Today it’s about the choice of President Uhuru Kenyatta’s “Big Four” pillars to cement his legacy. He wildly fancies that upon leaving office, Kenyans are manufacturing their own goods and not dependent on imports; have unrestrained access to inexpensive healthcare; live in affordable houses and can eat their fill.
I haven’t seen the blueprint, but here’s the headache for the ‘backroom boys’: Growing manufacturing depends on the subsectors. Are they industrial- or agribusiness- related? Industrial may mean celebrating one more foreign firm setting up showrooms in Nairobi. But focus on agribusiness may address value addition and add synergy to agricultural production to secure food availability.
Were I Uhuru, I wouldn’t allow omnibus industrialisation yardsticks, but demand specifics with equilibrium between food security and agribusiness as one pillar. One problem, though, is the deceit tenancy in the Uhuru administration, which lies about the overpublicised Last Mile Connectivity project and slaps us with Sh8.1 billion power bill ‘arrears’ without flinching. The manufacturing gamble isn’t “big” anything and is dead on arrival; the expense and unreliability of power connectivity isn’t favourable. The ingredients don’t mix.
Kenya isn’t a food-deficit country. The problem is lack of linkage of food abundant and food scarce areas. We know where and when food is grown and droughts occur, but lack the fortitude to create sustainable market cohesion because a streamlined system will deny homeboys rent. The ‘backroom boys’ know the correlation between food security, viewed broadly away from having NCPB grain reserves and graft, and universal healthcare.
Readily available food means preventive healthcare, thence, an able workforce. Healthy folk produce the wealth of nations and can afford goods. Food security guarantees healthy workers who produce and consume more, and creates jobs for others to afford housing.
Affordable housing? Not until Ardhi House cartels are sorted out and landownership and investment are made accessible and affordable. Only then will land accommodate cheap housing. Food, health and shelter, yes, but isn’t water a basic need? We deleted education because of certified (CS Fred) Matiang’i sarcasm?

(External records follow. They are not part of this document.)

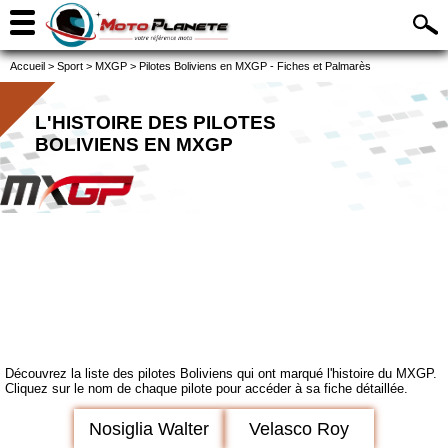
Accueil
>
Sport
>
MXGP
>
Pilotes Boliviens en MXGP - Fiches et Palmarès
L'HISTOIRE DES PILOTES
BOLIVIENS EN MXGP
Découvrez la liste des pilotes Boliviens qui ont marqué l'histoire du MXGP.
Cliquez sur le nom de chaque pilote pour accéder à sa fiche détaillée.
Nosiglia Walter
Velasco Roy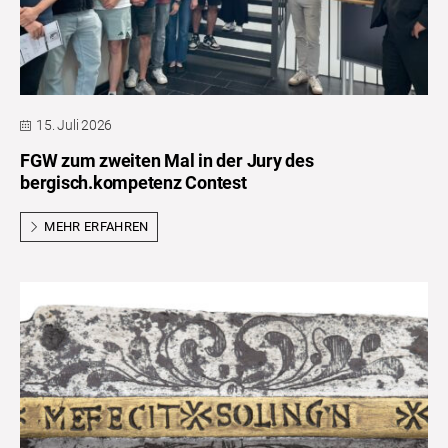
15. Juli 2026
FGW zum zweiten Mal in der Jury des
bergisch.kompetenz Contest
MEHR ERFAHREN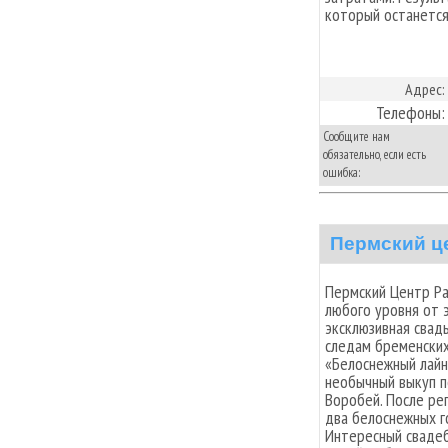
который останется 
Адрес:
Телефоны:
Сообщите нам
обязательно, если есть
ошибка:
Пермский ц
Пермский Центр Ра
любого уровня от 
эксклюзивная свад
следам бременски
«Белоснежный лайн
необычный выкуп 
Воробей. После рег
два белоснежных г
Интересный свадеб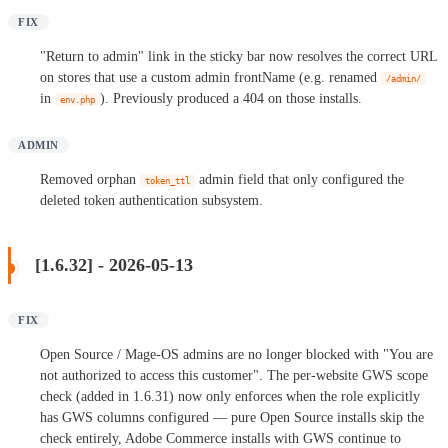
FIX
"Return to admin" link in the sticky bar now resolves the correct URL
on stores that use a custom admin frontName (e.g. renamed
/admin/
in
). Previously produced a 404 on those installs.
env.php
ADMIN
Removed orphan
admin field that only configured the
token_ttl
deleted token authentication subsystem.
[1.6.32] - 2026-05-13
FIX
Open Source / Mage-OS admins are no longer blocked with "You are
not authorized to access this customer". The per-website GWS scope
check (added in 1.6.31) now only enforces when the role explicitly
has GWS columns configured — pure Open Source installs skip the
check entirely, Adobe Commerce installs with GWS continue to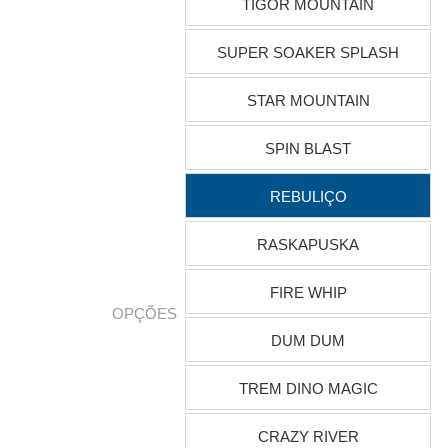
TIGOR MOUNTAIN
SUPER SOAKER SPLASH
STAR MOUNTAIN
SPIN BLAST
REBULIÇO
RASKAPUSKA
FIRE WHIP
OPÇÕES
DUM DUM
TREM DINO MAGIC
CRAZY RIVER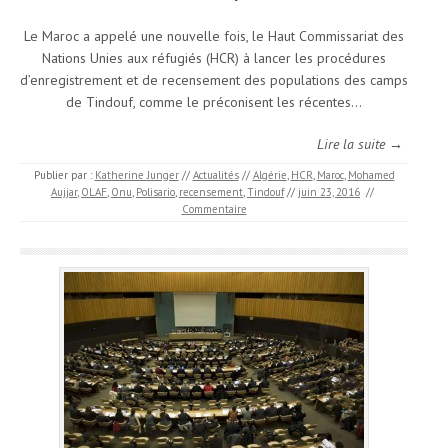
Le Maroc a appelé une nouvelle fois, le Haut Commissariat des
Nations Unies aux réfugiés (HCR) à lancer les procédures
d’enregistrement et de recensement des populations des camps
de Tindouf, comme le préconisent les récentes…
Lire la suite →
Publier par :
Katherine Junger
//
Actualités
//
Algérie
,
HCR
,
Maroc
,
Mohamed
Aujjar
,
OLAF
,
Onu
,
Polisario
,
recensement
,
Tindouf
//
juin 23, 2016
//
Commentaire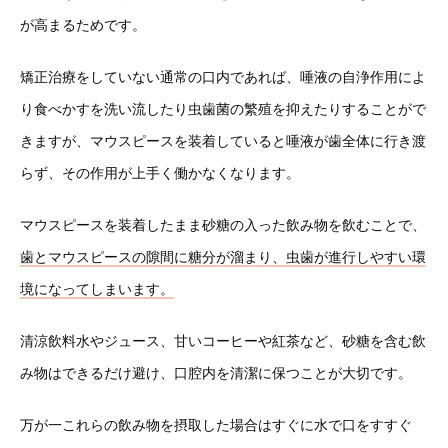
が高まるためです。
矯正治療をしていない通常の口内であれば、唾液の自浄作用によ
り食べかすを洗い流したり虫歯菌の繁殖を抑えたりすることがで
きますが、マウスピースを装着していると唾液が歯全体に行き渡
らず、その作用が上手く働かなくなります。
マウスピースを装着したまま砂糖の入った飲み物を飲むことで、
歯とマウスピースの隙間に糖分が溜まり、虫歯が進行しやすい環
境になってしまいます。
清涼飲料水やジュース、甘いコーヒーや紅茶など、砂糖を含む飲
み物はできるだけ避け、口腔内を清潔に保つことが大切です。
万が一これらの飲み物を摂取した場合はすぐに水で口をすすぐ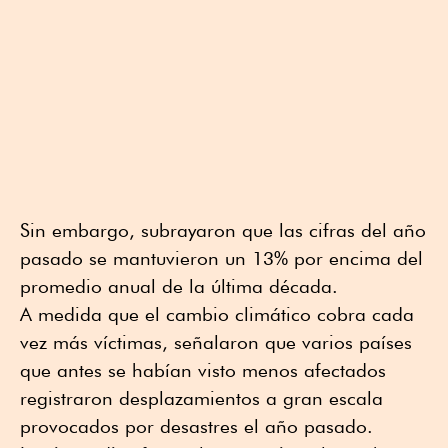
Sin embargo, subrayaron que las cifras del año
pasado se mantuvieron un 13% por encima del
promedio anual de la última década.
A medida que el cambio climático cobra cada
vez más víctimas, señalaron que varios países
que antes se habían visto menos afectados
registraron desplazamientos a gran escala
provocados por desastres el año pasado.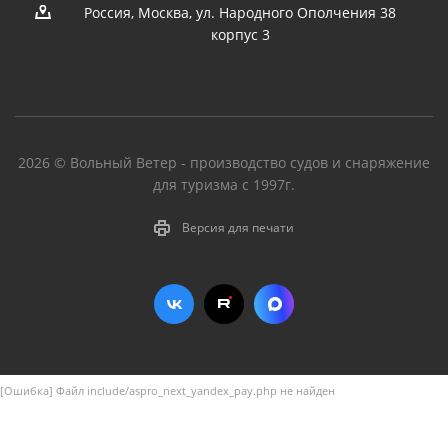
Россия, Москва, ул. Народного Ополчения 38
корпус 3
2026 © Вольный Ветер - производство судов и снаряжение
для туризма с 1997г.
Версия для печати
[Ошибка] Файл include/aspro_next_yandex_pay.php не найден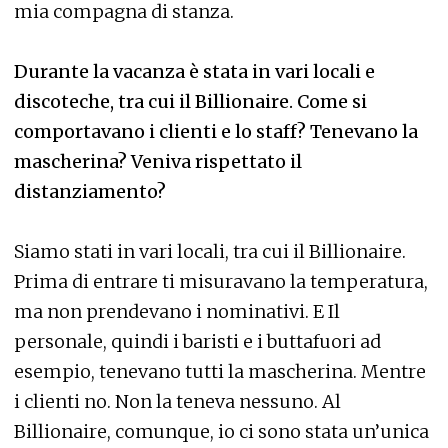
mia compagna di stanza.
Durante la vacanza è stata in vari locali e
discoteche, tra cui il Billionaire. Come si
comportavano i clienti e lo staff? Tenevano la
mascherina? Veniva rispettato il
distanziamento?
Siamo stati in vari locali, tra cui il Billionaire.
Prima di entrare ti misuravano la temperatura,
ma non prendevano i nominativi. E Il
personale, quindi i baristi e i buttafuori ad
esempio, tenevano tutti la mascherina. Mentre
i clienti no. Non la teneva nessuno. Al
Billionaire, comunque, io ci sono stata un’unica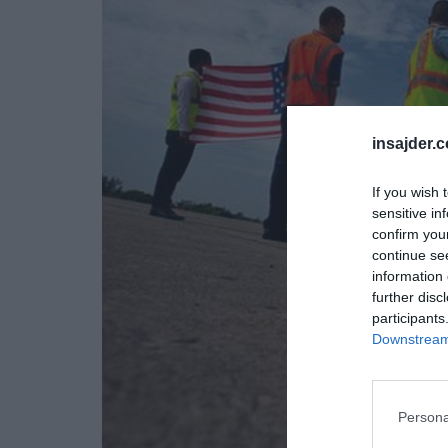
insajder.
If you wish 
sensitive in
confirm you
continue se
information 
further disc
participants
Downstream 
Persona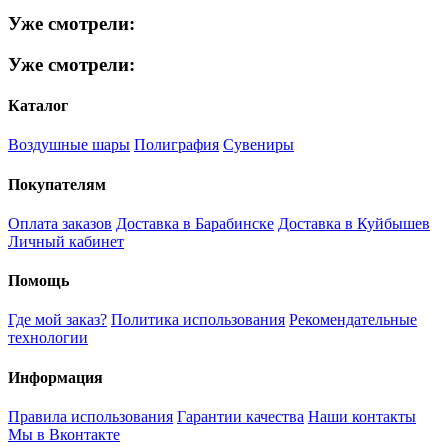
Уже смотрели:
Уже смотрели:
Каталог
Воздушные шары
Полиграфия
Сувениры
Покупателям
Оплата заказов
Доставка в Барабинске
Доставка в Куйбышев
Личный кабинет
Помощь
Где мой заказ?
Политика использования
Рекомендательные
технологии
Информация
Правила использования
Гарантии качества
Наши контакты
Мы в Вконтакте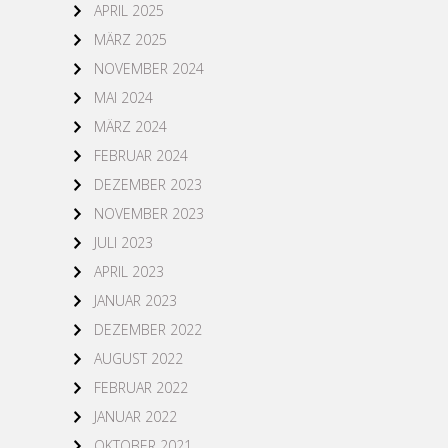
APRIL 2025
MÄRZ 2025
NOVEMBER 2024
MAI 2024
MÄRZ 2024
FEBRUAR 2024
DEZEMBER 2023
NOVEMBER 2023
JULI 2023
APRIL 2023
JANUAR 2023
DEZEMBER 2022
AUGUST 2022
FEBRUAR 2022
JANUAR 2022
OKTOBER 2021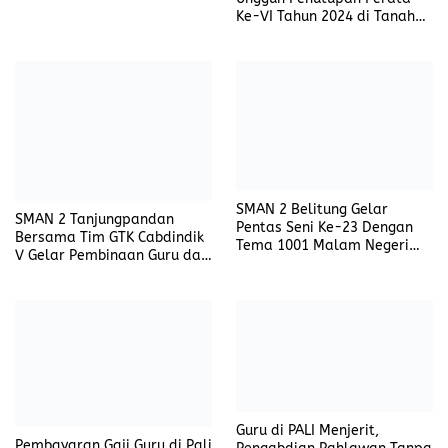
Ke-VI Tahun 2024 di Tanah
Abang Selatan
SMAN 2 Belitung Gelar
Pentas Seni Ke-23 Dengan
Tema 1001 Malam Negeri
Pelangi, The Beautiful Tale
of Nibong Belegong
SMAN 2 Tanjungpandan
Bersama Tim GTK Cabdindik
V Gelar Pembinaan Guru dan
Tenaga Kependidikan
Guru di PALI Menjerit,
Pembayaran Gaji Guru di Pali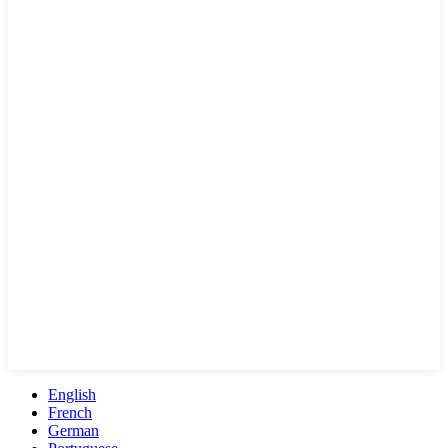
English
French
German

But that is not my concern. The scare is our version of the American pork barrel political patronage for campaign fundraising. Beneath that ‘Big Four’ façade, spending will be primarily to build campaign war chests. Pork barrel politics is derogatorily known as turnkey projects. A turnkey project belongs to a contractor who designs, builds and sells it to government for profit. The Chinese are envied in this made-to-fit clothing. Whereas turnkey may mean the buyer just need only turn the ignition key, it is disparaged in Africa for sleaze.
Turnkey projects mean vendors “only have to turn a key” of kickbacks to have the project bought. A turnkey doesn’t have to happen. Even if it does, it doesn’t have to work. Africa is dotted with massive white elephant housing and irrigation schemes, hydropower dams, rail, roads, airports, and security installations, because turnkey means making money where a project was never intended, needed or viable. Its only feasibility is siphoning off public money. Can you smell little Galana-Kulalus, Last Miles, power plants, NSSF housings, SGRs, NYSs, health leasing tenders or Greenfields terminals in the “Big Four”? I certainly can. Already Kulalu is being sublet to “private entrepreneurs”. The SGR doesn’t have cargo to lift.
Turnkeys aren’t always brick and mortar projects but also subtle procurement like subsidies for staple food imports instead of production. We’re in another circle of high staple food prices. A 2kg packet of maize flour went north with a 106 per cent rise because import subsidies were terminated immediately their bait value for votes expired.
Call it just another swindle in the life of Jubilee’s non-disclosure anathema. It was easier to get rent from importers than farmers. The reign of expensive turnkeys continues; remember the skyrocketing cost of the SGR? Still wondering why we each owe Sh100,000?